The recordCount is provided by the Data Integrator when the batch is completed, and thus not always present.

All other fields are generated by the API.

Streams

The API also contains methods for managing Event Streams topics like creating, getting, and deleting. Below is a table of the fields:

Field Description
id stream ID, consisting of a data integrator and optional qualifier, delimited by ‘.’
numPartitions the number of partitions on the topic
retentionMs length of time in milliseconds before log segments are automatically discarded from a partition
retentionBytes optional maximum size in bytes that a partition can grow before discarding log segments
cleanupPolicy optional retention policy on old log segments
segmentMs optional time in milliseconds after which Kafka will force the log to roll even if the segment file isn’t full
segmentBytes optional log segment file size in bytes
segmentIndexBytes optional size in bytes of the index that maps offsets to file positions

Only the numPartitions and retentionMs fields are required when creating a stream. The rest of the topic configurations (retentionBytes, cleanupPolicy, segmentMs, segmentBytes, and segmentIndexBytes) are optional. Below is a table of the default values and acceptable ranges for these optional fields:

Field Default value Acceptable values/ranges
retentionBytes 1073741824 [10485760..1073741824]
cleanupPolicy delete [ delete, compact ]
segmentMs nil [300000..2592000000]
segmentBytes 536870912 [10485760..536870912]
segmentIndexBytes nil [102400..104857600]

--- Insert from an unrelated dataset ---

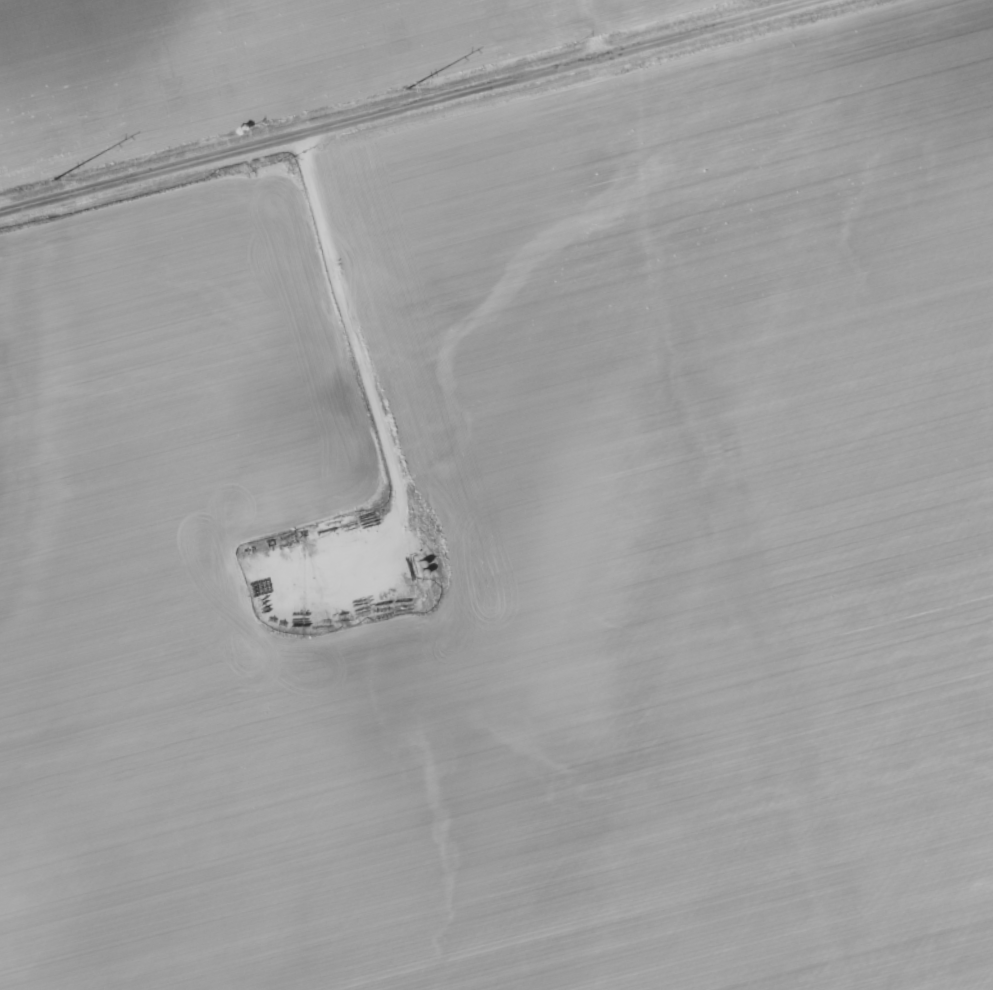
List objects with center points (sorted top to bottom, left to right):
road: (591, 27)
power tower: (400, 90)
road: (407, 106)
power tower: (46, 182)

If the cleanupPolicy field is set to compact, it will disable deletion based on time, ignoring the value set for the field retentionMs.

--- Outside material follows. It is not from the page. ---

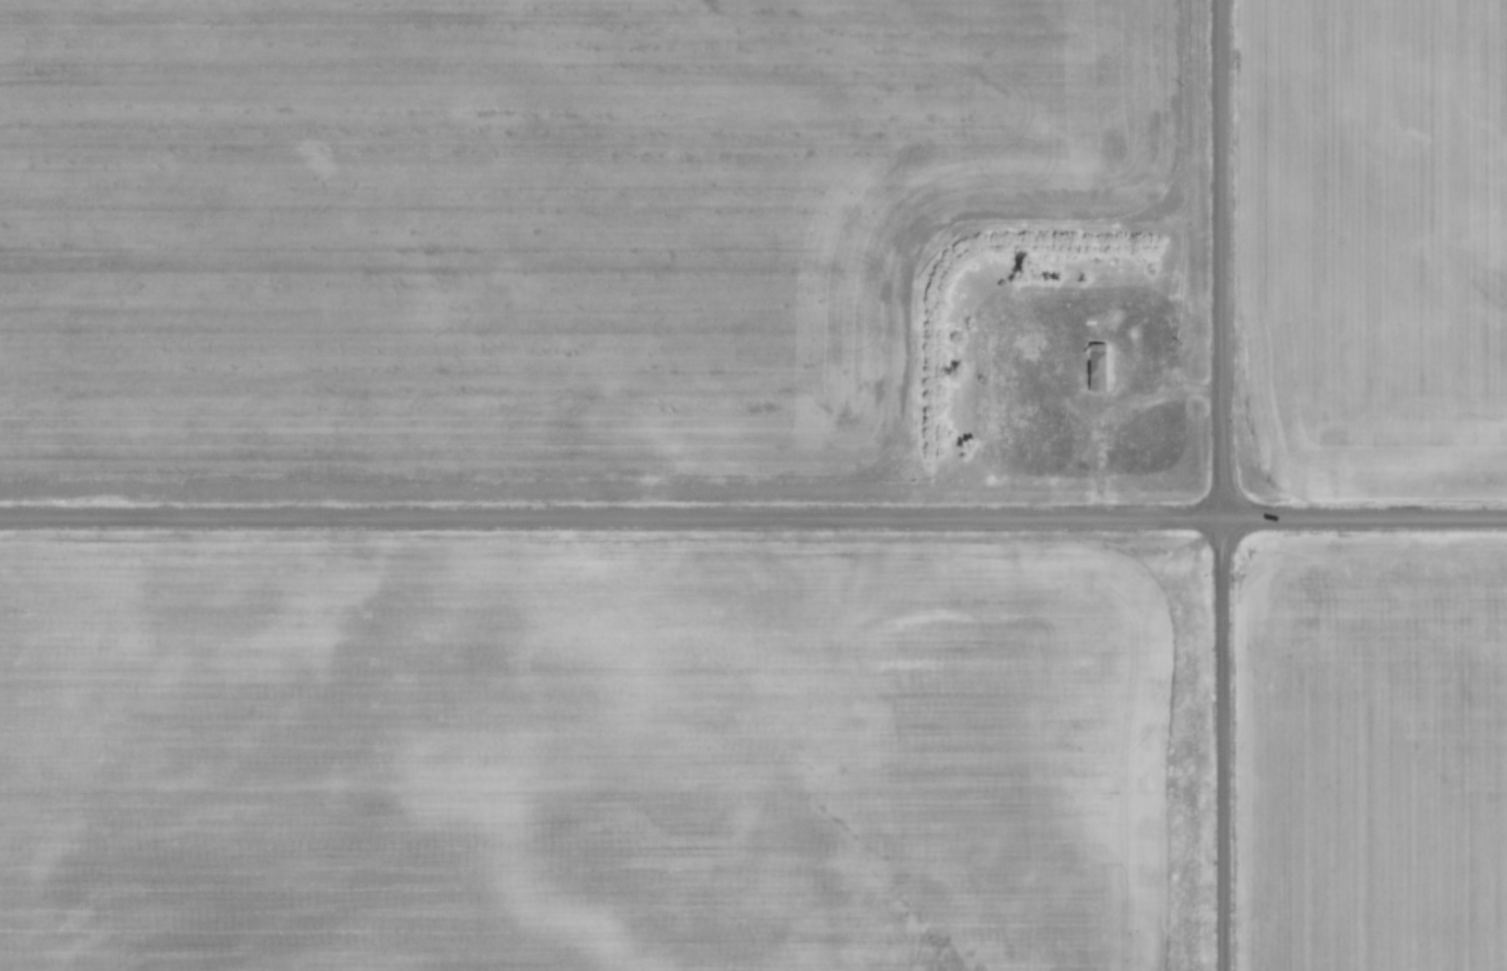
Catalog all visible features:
building: (1101, 366)
road: (1119, 416)
road: (1223, 485)
road: (753, 518)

Event Streams is an IBM Cloud managed version of Apache Kafka. It uses standard Kafka libraries to read and write data to topics. See the IBM documentation for details on connection parameters.

Apache Kafka

Apache Kafka has its own API and clients are available for most languages. If using IBM Event Streams, see their documentation for details on connection parameters. Below are the requirements on the records written to and read from Kafka.

Health Input Data - FHIR Model

HRI does not impose any requirements on the format of the content of the Health (data) records written to Kafka, although Alvearie has selected FHIR as the preferred data model for all Health Data. See their FHIR implementation guide for more details. Data Integrators and Data Consumers must work together to agree on the specifics of the input data such as format and frequency.

HRI-Specific Requirements

The HRI does have the following requirements and recommendations:

  • Batch ID Header - every record must have a header entry with the batch ID that uses the key batchId. Data Integrators may include any additional header values, which will get passed downstream to consumers.

  • Zstd Compression - use zstd compression when writing to Kafka by setting the compression.type producer configuration. Event Streams throttles network usage and limits Kafka messages to 1 MB. Using compression will help prevent an Event Streams bottleneck.

  • 1 MB Message Limit - Event Streams limits messages to 1 MB. There is not a way to directly set the max message size after compression is applied in the Kafka producer. The message.max.bytes producer configuration is applied before compression. The batch.size producer configuration can be set to limit the batching of records, but it can also affect performance. We recommend doing performance testing to determine appropriate values based on your data. For records over 1 MB compressed, there are two strategies:

    1. External References - for records that have large binary attachments like images or pdfs, you may provide a reference to the large resource that is included in the message, rather than the (large) resource itself. For example, you could put a COS Object URL, or some other external data store URL, and key into the message.

    2. Splitting up Records - records can be split into smaller parts, sent through the HRI, and re-assembled by down stream consumers.

Notification Messages

The notification messages are json-encoded batches. They match the schema returned by the Management API described above, which is also defined here: batchNotification.json.